Elle nous reprend, l'horreur, dans les méandres de Jean Claude Romand, ce faux médecin qui avait tué ses parents, sa femme et  ses enfants, c'est dans Sud-Ouest  que j'appréhende, le mieux le narcissisme d'un homme qui, s'il sort, pour exister, écrira un livre, parie son premier avocat... Des juges doivent décider si Romand peut retrouver la liberté, on ne voudrait aps être à leur place dit le Dauphiné...

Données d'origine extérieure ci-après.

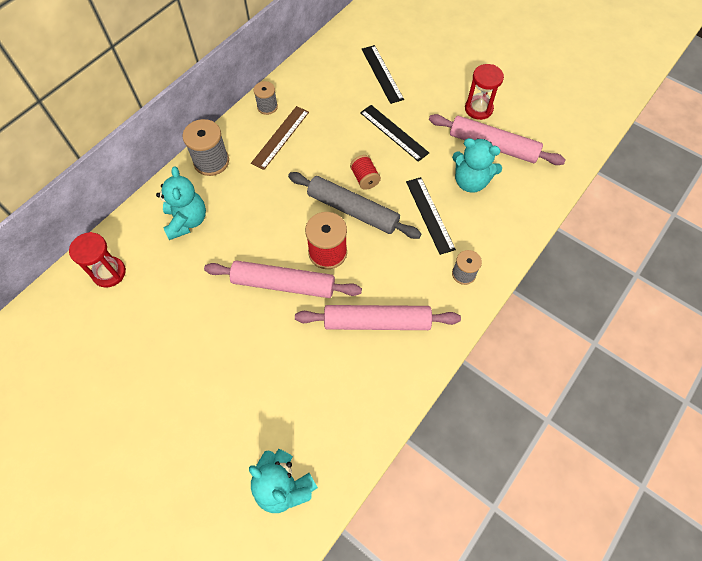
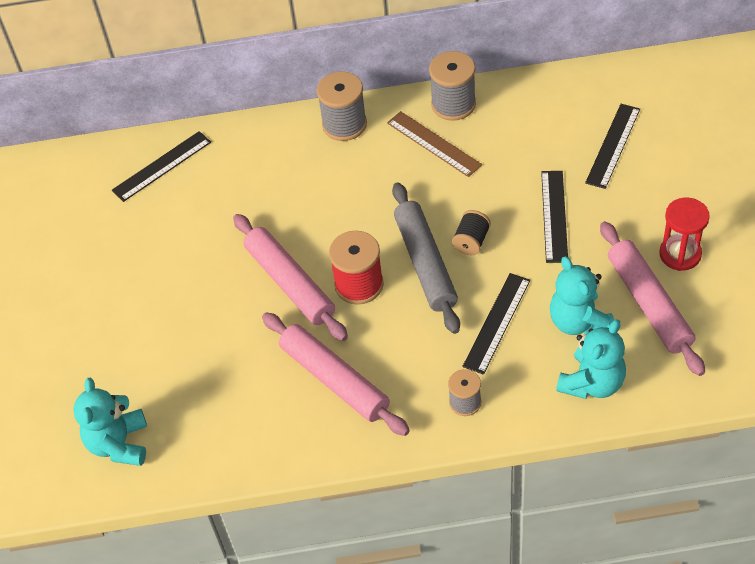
camera: 50 degrees right, 10 degrees down
(109, 273) = (162, 166): red hourglass -> black ruler
(187, 221) = (267, 166): turquoise teddy bear -> turquoise teddy bear (592, 383)
(267, 107) = (453, 104): grey spool -> grey spool, size x1.64
(280, 137) = (433, 144): brown ruler -> brown ruler turned 60 degrees clockwise
(365, 179) = (471, 241): red spool -> black spool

Mais il est au-delà de tout cette beauté d'un jeune homme bestial qui à Montmartre, période bleue, période rose, peignait la grâce d'un jeune acrobate en équilibre, Picasso que vous contemplez dans le Parisien et le Figaro et au musée d'Orsay. Picasso dont le musée qui porte son nom expose aussi la fragilité de ses arlequins...

Il est aussi un autre maitre moins gracieux mais ludique. Mort il y a six ans, Franz West était autrichien, et réalisait des installations drolatiques où le spectateur peut s'asseoir, des sculptures boudinées et des oeuvres de papier mâché, il est à Beaubourg : il sublimait le laid et le trivial, le laid et le sale, « l'étron et le néant » célèbre Libération qui reste, inexorablement Libé. Légendaire forcément.